The briefing concluded with three clear calls to action for members of Congress:

  1. Urge the Department of Education to immediately restore Counseling, Social Work, and Marriage and Family Therapy to professional degree status in the final rule.
  2. Conduct oversight of ED’s decision and, if necessary, support legislative or appropriations strategies to update the professional program definition ahead of the July 1, 2026, implementation date.
  3. Protect the mental health workforce pathway and access to care, particularly in rural and high-need communities.

What's Next

The public comment period for the ED proposed rule remains open, and mental health organizations are mobilizing practitioners, students, educators, and community members to submit comments opposing the exclusion of the Counseling profession from professional degree status. Take action by March 2 to make your voice hear on this important issue! https://www.votervoice.net/NBCCGrassroots/campaigns/133650/respond

Several legislative proposals have also been introduced to address the crisis, ranging from complete reversal of the loan restrictions (H.R. 6677, Professional Degree Access Restoration Act) to explicit statutory recognition of Counseling and related professions as professional degrees (H.R. 6718, Professional Student Degree Act).
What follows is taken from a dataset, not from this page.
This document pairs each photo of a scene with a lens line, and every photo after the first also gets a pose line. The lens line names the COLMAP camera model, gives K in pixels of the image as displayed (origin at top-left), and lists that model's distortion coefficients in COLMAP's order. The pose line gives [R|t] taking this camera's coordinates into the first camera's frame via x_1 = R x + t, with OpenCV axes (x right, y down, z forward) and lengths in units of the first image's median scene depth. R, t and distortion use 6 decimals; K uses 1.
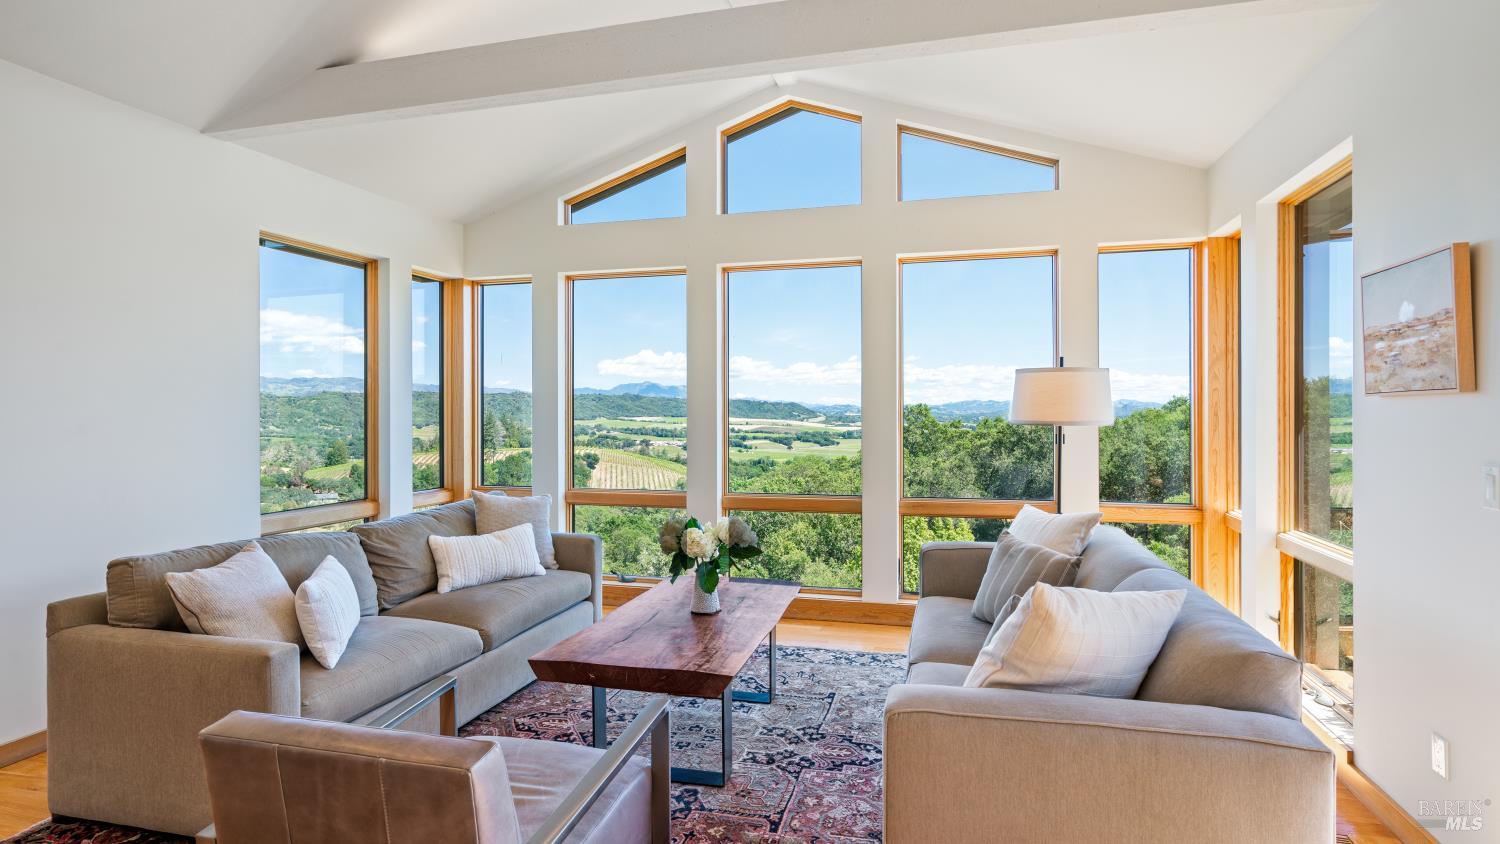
lens RADIAL K [[755.0, 0, 758.6], [0, 755.0, 415.2], [0, 0, 1]] dist [-0.001950, 0.000112]
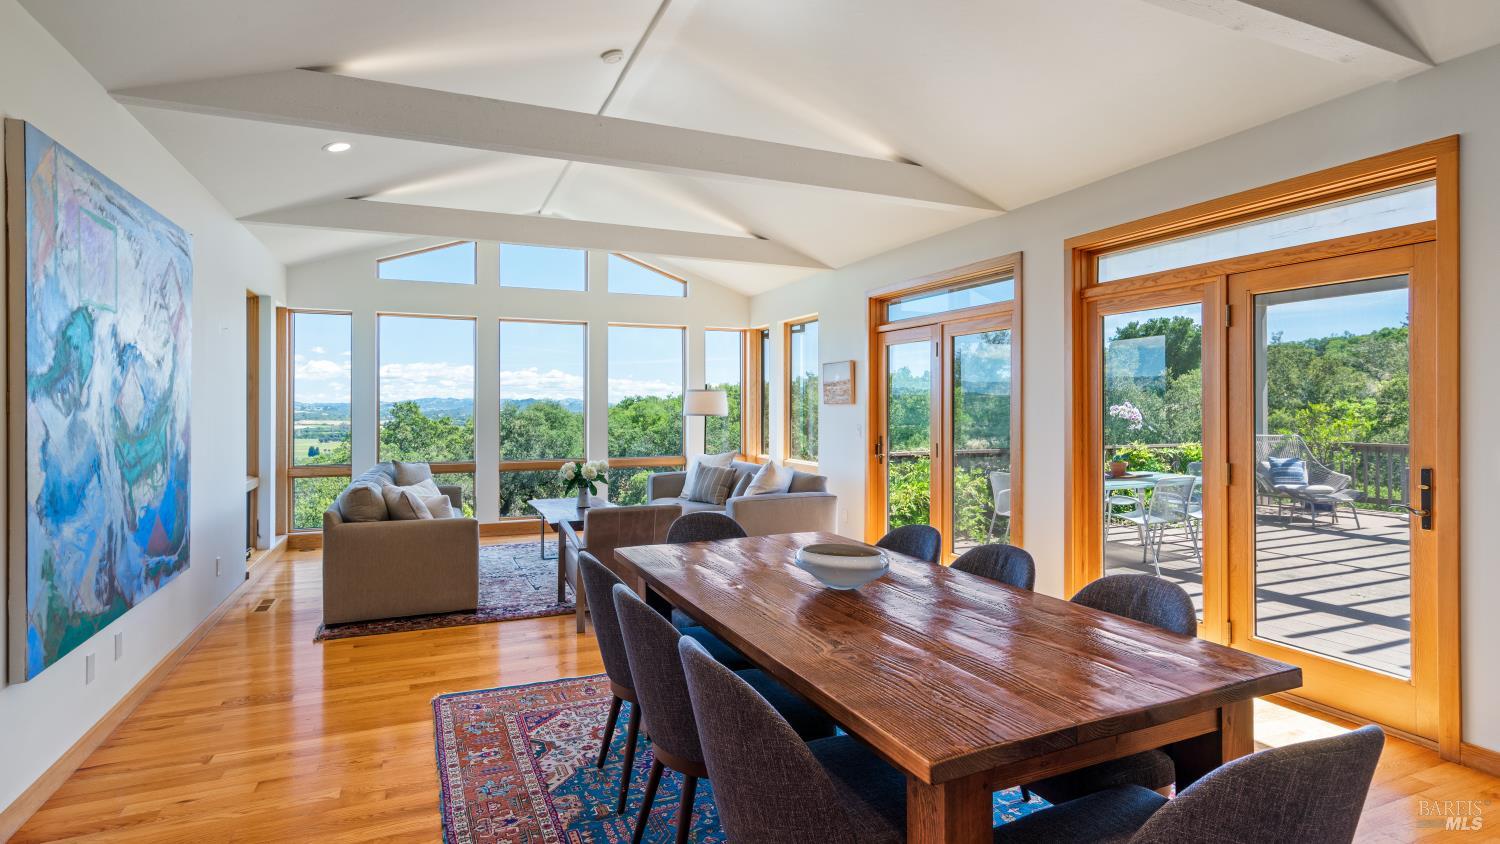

“Professional degree status is NOT symbolic—it directly determines who can afford to enter the profession and ultimately impacts access to care,” Dr. Dotson-Blake concluded. “The Department of Education’s proposed policy undermines federal investments in the mental health profession and may cause workforce pathways, especially in rural and high-need communities, to collapse.”

“The bottom line is simple,” she added. “We are already in a mental health workforce crisis. We cannot solve it by making it financially impossible for students to become Professional Counselors.”